The type of production facilities used in offshore production depends on many factors, including water depth, environmental conditions, proximity to land, the depth and extent of the oil and natural gas field, and anticipated production rates. The three types of production facilities common in Atlantic Canada are:
- A gravity base structure (GBS): a concrete-based structure which sits on the sea floor and may contain tanks in the base that are used to store oil before it is shipped to shore.

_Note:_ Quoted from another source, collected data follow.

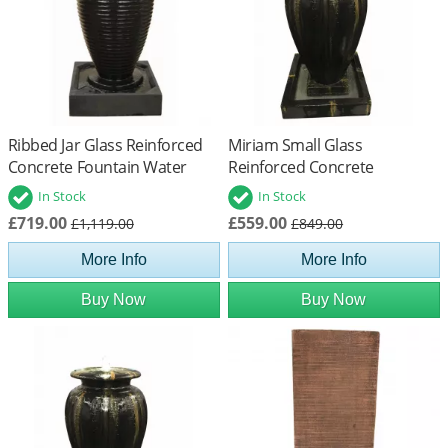
Ribbed Jar Glass Reinforced
Miriam Small Glass
Concrete Fountain Water
Reinforced Concrete
Feature
Fountain Water Feature
In Stock
In Stock
£719.00
£559.00
£1,119.00
£849.00
More Info
More Info
Buy Now
Buy Now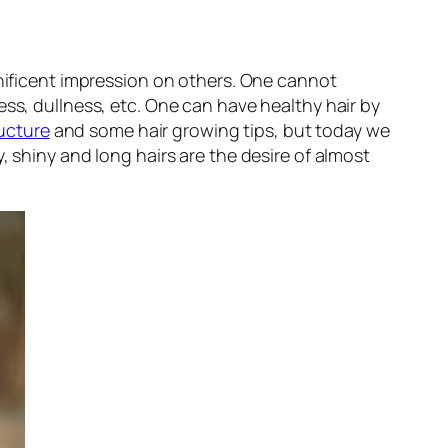
gnificent impression on others. One cannot
ess, dullness, etc. One can have healthy hair by
ructure
and some hair growing tips, but today we
, shiny and long hairs are the desire of almost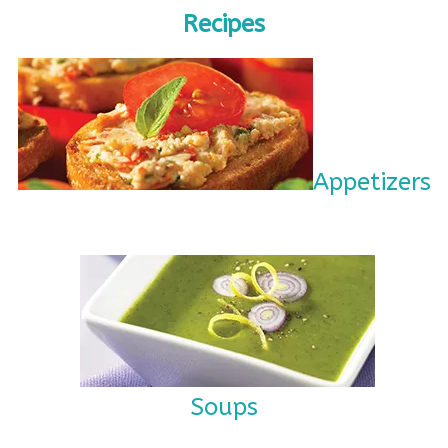
Recipes
Appetizers
Soups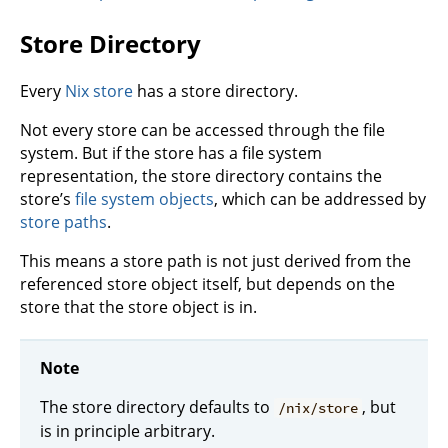
Store Directory
Every
Nix store
has a store directory.
Not every store can be accessed through the file
system. But if the store has a file system
representation, the store directory contains the
store’s
file system objects
, which can be addressed by
store paths
.
This means a store path is not just derived from the
referenced store object itself, but depends on the
store that the store object is in.
Note
The store directory defaults to
, but
/nix/store
is in principle arbitrary.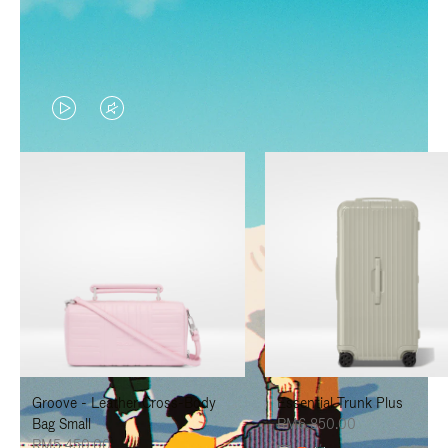
VIDEO
VIDEO
IS
IS
PLAYED,
MUTED,
PLEASE
PLEASE
PRESS
PRESS
TO
TO
PAUSE
UNMUTE
IT
IT
Groove - Leather Cross-Body
Essential Trunk Plus
Bag Small
RM6,850.00
RM5,450.00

- A floating system: a vessel, which can contain production, oil storage and transshipment facilities, and which is connected to the producing wells through an internal turret that is anchored in position. The structure then rotates around the turret in response to local winds and currents.
- An anchored structure with legs: sometimes called a “jacket”, this type of structure has steel or concrete legs that are floated by barge to the desired location and then lowered to the seabed in an upright position. The legs are anchored to the bottom with steel piles driven into the seafloor.
An offshore oil and natural gas field can produce for decades, depending on its size. Once all of the accessible oil and natural gas reserves in a field have been produced, the project can be decommissioned, meaning that wells are plugged and abandoned, infrastructure is removed and the site is cleared to remove any debris. Decommissioning also involves test trawling to verify that the area is free of any potential obstructions. These activities are monitored by the regulator.